REQUIRED ACTION: Starting from the first line of the rows, up to and including the line containing "muy orgulloso de nuestra familia. Â¡Te qui", present the text as a numbered list, omitting any blank lines and leaving out the pictures.

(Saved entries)
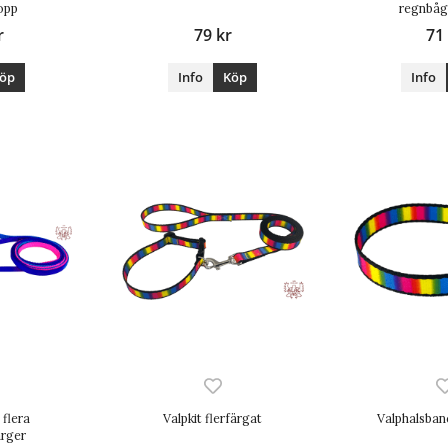
opp
regnbåg
r
79 kr
71
öp
Info
Köp
Info
 flera
Valpkit flerfärgat
Valphalsban
rger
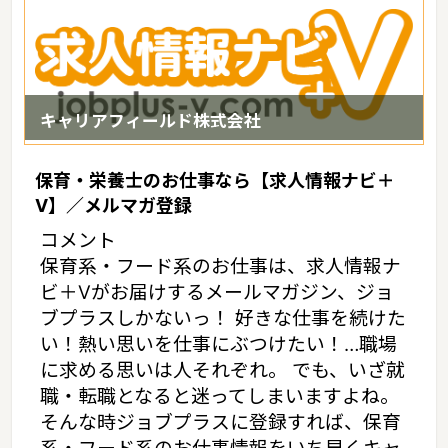
キャリアフィールド株式会社
保育・栄養士のお仕事なら【求人情報ナビ＋
V】／メルマガ登録
コメント
保育系・フード系のお仕事は、求人情報ナ
ビ＋Vがお届けするメールマガジン、ジョ
ブプラスしかないっ！ 好きな仕事を続けた
い！熱い思いを仕事にぶつけたい！…職場
に求める思いは人それぞれ。 でも、いざ就
職・転職となると迷ってしまいますよね。
そんな時ジョブプラスに登録すれば、保育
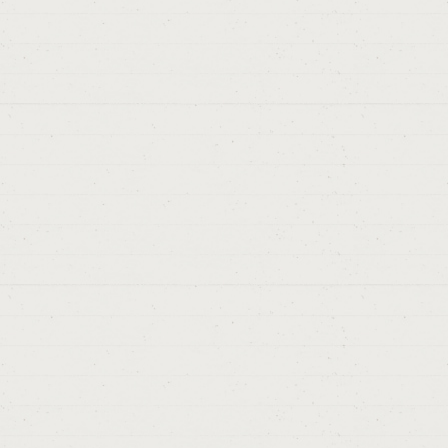
muy orgulloso de nuestra familia. Â¡Te qui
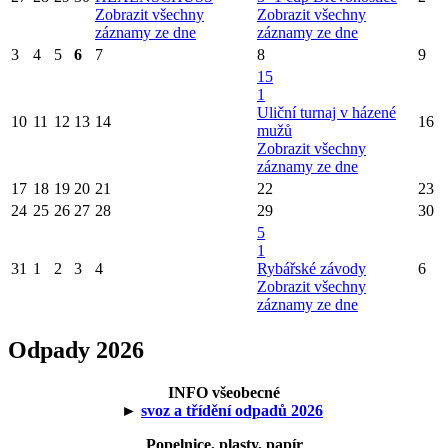
Zobrazit všechny
Zobrazit všechny
záznamy ze dne
záznamy ze dne
3
4
5
6
7
8
9
15
1
Uliční turnaj v házené
10
11
12
13
14
16
mužů
Zobrazit všechny
záznamy ze dne
17
18
19
20
21
22
23
24
25
26
27
28
29
30
5
1
31
1
2
3
4
Rybářské závody
6
Zobrazit všechny
záznamy ze dne
Odpady 2026
INFO všeobecné
►
svoz a třídění odpadů 2026
Popelnice, plasty, papír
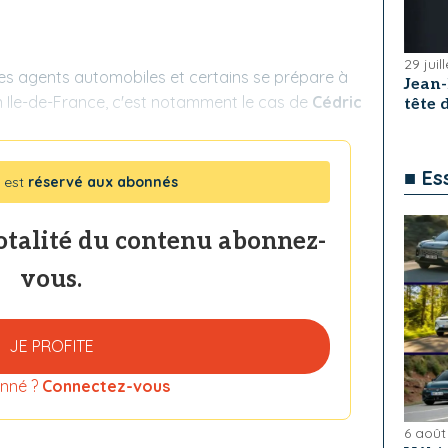
29 juil
 les agents automobiles et certains se prépare à
Jean
n Ile-de-France, c'est notamment le cas de
Cédric
tête
■ Es
 est
réservé aux abonnés
totalité du contenu abonnez-
vous.
JE PROFITE
nné ?
Connectez-vous
6 août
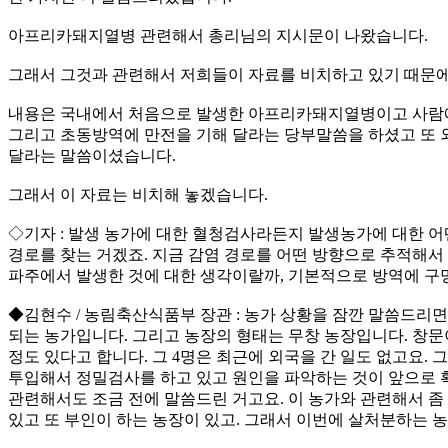
아프리카돼지열병 관련해서 총리님의 지시문이 나왔습니다.
그래서 그것과 관련해서 저희들이 자료를 비치하고 있기 때문에
내용은 국내에서 처음으로 발생한 아프리카돼지열병이고 사람에게
그리고 초동방역에 만전을 기해 달라는 당부말씀을 하셨고 또 
달라는 말씀이셨습니다.
그래서 이 자료는 비치해 놓겠습니다.
◇기자 : 발생 농가에 대한 혈청검사라든지 발생농가에 대한 어
경로를 찾는 거겠죠. 지금 감염 경로를 어떤 방향으로 추적해서
파주에서 발생한 것에 대한 생각이랄까, 기본적으로 방역에 구멍
◆김현수 / 농림축산식품부 장관 : 농가 상황을 잠깐 말씀드리면 
되는 농가입니다. 그리고 농장의 형태는 무창 농장입니다. 창문
정도 있다고 합니다. 그 4명은 최근에 외국을 간 일도 없고요
투입해서 정밀검사를 하고 있고 원인을 파악하는 것이 앞으로 
관련해서도 조금 전에 말씀드린 거고요. 이 농가와 관련해서 좀 
있고 또 부인이 하는 농장이 있고. 그래서 이번에 살처분하는 농장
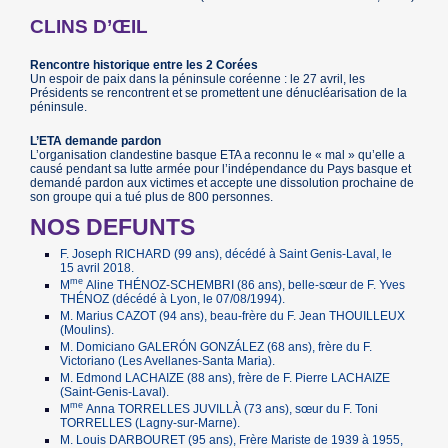
CLINS D’ŒIL
Rencontre historique entre les 2 Corées
Un espoir de paix dans la péninsule coréenne : le 27 avril, les
Présidents se rencontrent et se promettent une dénucléarisation de la
péninsule.
L’ETA demande pardon
L’organisation clandestine basque ETA a reconnu le « mal » qu’elle a
causé pendant sa lutte armée pour l’indépendance du Pays basque et
demandé pardon aux victimes et accepte une dissolution prochaine de
son groupe qui a tué plus de 800 personnes.
NOS DEFUNTS
F. Joseph RICHARD (99 ans), décédé à Saint Genis-Laval, le
15 avril 2018.
me
M
Aline THÉNOZ-SCHEMBRI (86 ans), belle-sœur de F. Yves
THÉNOZ (décédé à Lyon, le 07/08/1994).
M. Marius CAZOT (94 ans), beau-frère du F. Jean THOUILLEUX
(Moulins).
M. Domiciano GALERÓN GONZÁLEZ (68 ans), frère du F.
Victoriano (Les Avellanes-Santa Maria).
M. Edmond LACHAIZE (88 ans), frère de F. Pierre LACHAIZE
(Saint-Genis-Laval).
me
M
Anna TORRELLES JUVILLÀ (73 ans), sœur du F. Toni
TORRELLES (Lagny-sur-Marne).
M. Louis DARBOURET (95 ans), Frère Mariste de 1939 à 1955,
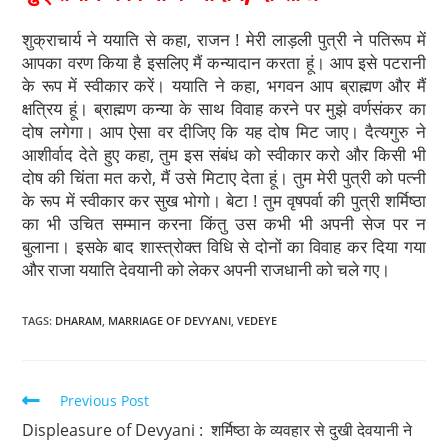
शुक्राचार्य ने ययाति से कहा, राजन ! मेरी लाड़ली पुत्री ने पतिरूप में
आपका वरण किया है इसलिए मैं कन्यादान करता हूं। आप इसे पटरानी
के रूप में स्वीकार करें। ययाति ने कहा, भगवन आप ब्राह्मण और मैं
क्षत्रिय हूं। ब्राह्मण कन्या के साथ विवाह करने पर मुझे वर्णसंकर का
दोष लगेगा। आप ऐसा वर दीजिए कि यह दोष मिट जाए। दैत्यगुरु ने
आशीर्वाद देते हुए कहा, तुम इस संबंध को स्वीकार करो और किसी भी
दोष की चिंता मत करो, मैं उसे मिटाए देता हूं। तुम मेरी पुत्री को पत्नी
के रूप में स्वीकार कर सुख भोगो। बेटा ! तुम वृषपर्वा की पुत्री शर्मिष्ठा
का भी उचित सम्मान करना किंतु उस कभी भी अपनी सेज पर न
बुलाना। इसके बाद शास्त्रोक्त विधि से दोनों का विवाह कर दिया गया
और राजा ययाति देवयानी को लेकर अपनी राजधानी को चले गए।
TAGS
:
DHARAM
,
MARRIAGE OF DEVYANI
,
VEDEYE
Previous Post
Displeasure of Devyani : शर्मिष्ठा के व्यवहार से दुखी देवयानी ने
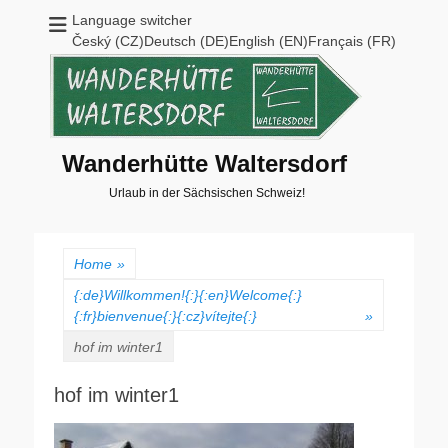
Language switcher
Český (CZ)Deutsch (DE)English (EN)Français (FR)
Wanderhütte Waltersdorf
Urlaub in der Sächsischen Schweiz!
Home
»
{:de}Willkommen!{:}{:en}Welcome{:}
{:fr}bienvenue{:}{:cz}vítejte{:}
»
hof im winter1
hof im winter1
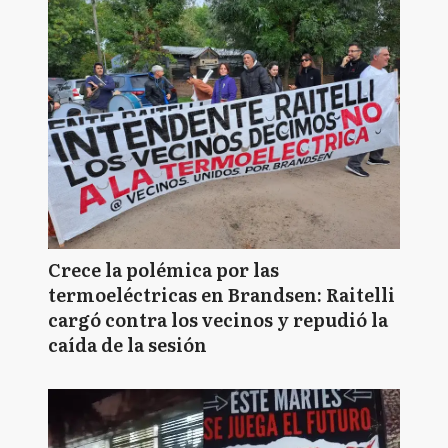
Crece la polémica por las
termoeléctricas en Brandsen: Raitelli
cargó contra los vecinos y repudió la
caída de la sesión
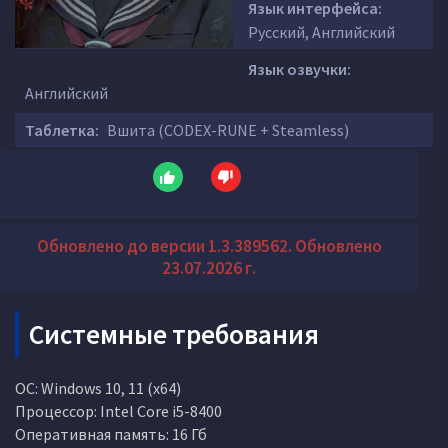
Язык интерфейса:
Русский, Английский
Язык озвучки:
Английский
Таблетка:
Вшита (CODEX-RUNE + Steamless)
Обновлено до версии 1.3.389562. Обновлено
23.07.2026 г.
Системные требования
ОС: Windows 10, 11 (x64)
Процессор: Intel Core i5-8400
Оперативная память: 16 Гб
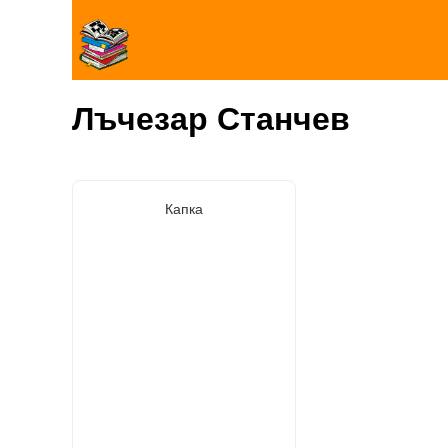
Лъчезар Станчев
Капка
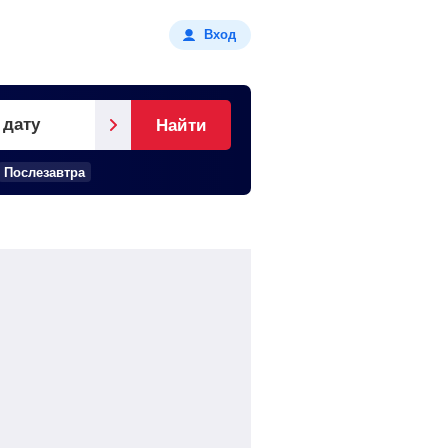
Вход
 дату
Найти
Послезавтра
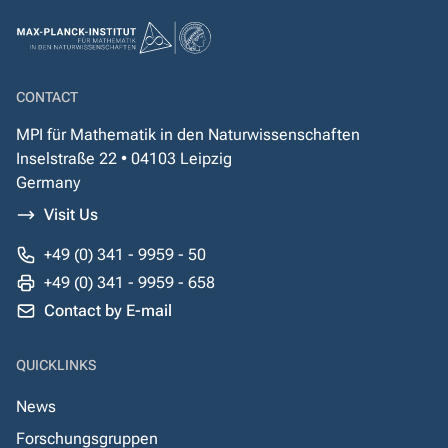
CONTACT
MPI für Mathematik in den Naturwissenschaften
Inselstraße 22 • 04103 Leipzig
Germany
Visit Us
+49 (0) 341 - 9959 - 50
+49 (0) 341 - 9959 - 658
Contact by E-mail
QUICKLINKS
News
Forschungsgruppen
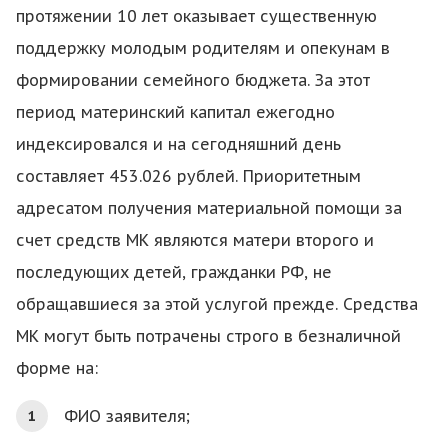
протяжении 10 лет оказывает существенную
поддержку молодым родителям и опекунам в
формировании семейного бюджета. За этот
период материнский капитал ежегодно
индексировался и на сегодняшний день
составляет 453.026 рублей. Приоритетным
адресатом получения материальной помощи за
счет средств МК являются матери второго и
последующих детей, гражданки РФ, не
обращавшиеся за этой услугой прежде. Средства
МК могут быть потрачены строго в безналичной
форме на:
ФИО заявителя;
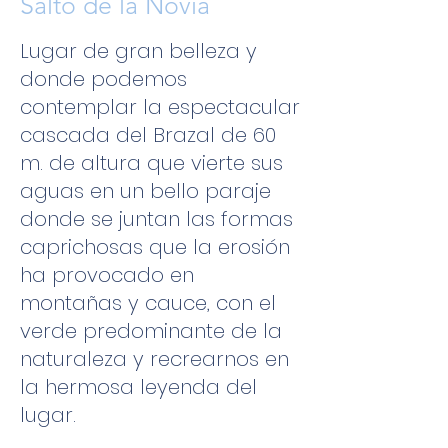
Salto de la Novia
Lugar de gran belleza y
donde podemos
contemplar la espectacular
cascada del Brazal de 60
m. de altura que vierte sus
aguas en un bello paraje
donde se juntan las formas
caprichosas que la erosión
ha provocado en
montañas y cauce, con el
verde predominante de la
naturaleza y recrearnos en
la hermosa leyenda del
lugar.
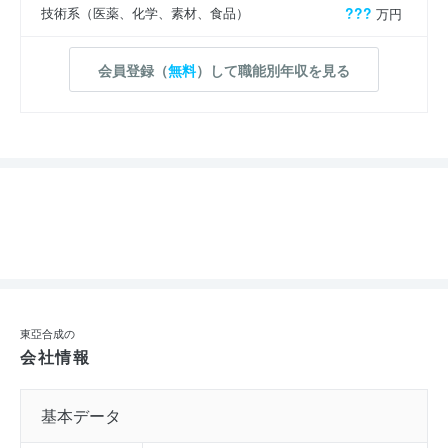
技術系（医薬、化学、素材、食品）
???
万円
会員登録（
無料
）して職能別年収を見る
東亞合成の
会社情報
基本データ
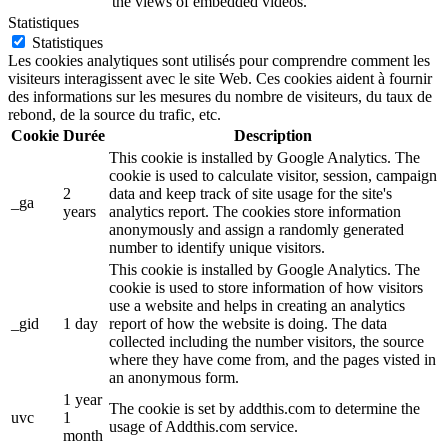
the views of embedded videos.
Statistiques
Statistiques
Les cookies analytiques sont utilisés pour comprendre comment les
visiteurs interagissent avec le site Web. Ces cookies aident à fournir
des informations sur les mesures du nombre de visiteurs, du taux de
rebond, de la source du trafic, etc.
Cookie
Durée
Description
This cookie is installed by Google Analytics. The
cookie is used to calculate visitor, session, campaign
2
data and keep track of site usage for the site's
_ga
years
analytics report. The cookies store information
anonymously and assign a randomly generated
number to identify unique visitors.
This cookie is installed by Google Analytics. The
cookie is used to store information of how visitors
use a website and helps in creating an analytics
_gid
1 day
report of how the website is doing. The data
collected including the number visitors, the source
where they have come from, and the pages visted in
an anonymous form.
1 year
The cookie is set by addthis.com to determine the
uvc
1
usage of Addthis.com service.
month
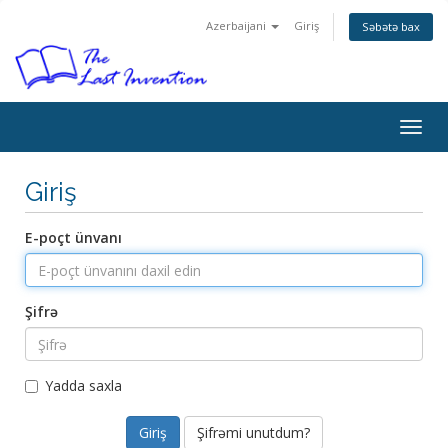
Azerbaijani
Giriş
Səbətə bax
Togg
navig
Giriş
E-poçt ünvanı
Şifrə
Yadda saxla
Şifrəmi unutdum?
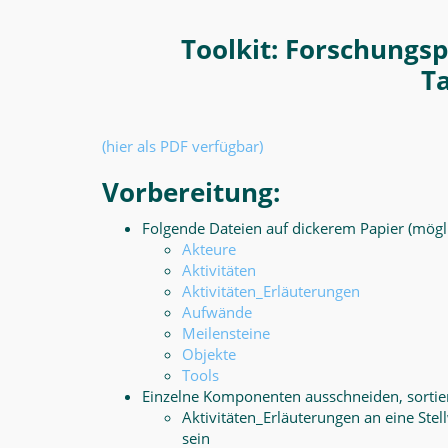
Toolkit: Forschungs
T
(hier als PDF verfügbar)
Vorbereitung:
Folgende Dateien auf dickerem Papier (mögl
Akteure
Aktivitäten
Aktivitäten_Erläuterungen
Aufwände
Meilensteine
Objekte
Tools
Einzelne Komponenten ausschneiden, sortie
Aktivitäten_Erläuterungen an eine Stel
sein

ANSWER SPACE:
1. opp
2. regnbåg
3. r
4. 79 kr
5. 71
6. öp
7. Info
8. Köp
9. Info
10.  flera
11. Valpkit flerfärgat
12. Valphalsban
13. rger
14. キャリアフィールド株式会社
15. 保育・栄養士のお仕事なら【求人情報ナビ＋
16. V】／メルマガ登録
17. コメント
18. 保育系・フード系のお仕事は、求人情報ナ
19. ビ＋Vがお届けするメールマガジン、ジョ
20. ブプラスしかないっ！ 好きな仕事を続けた
21. い！熱い思いを仕事にぶつけたい！…職場
22. に求める思いは人それぞれ。 でも、いざ就
23. 職・転職となると迷ってしまいますよね。
24. そんな時ジョブプラスに登録すれば、保育
25. muy orgulloso de nuestra familia. Â¡Te qui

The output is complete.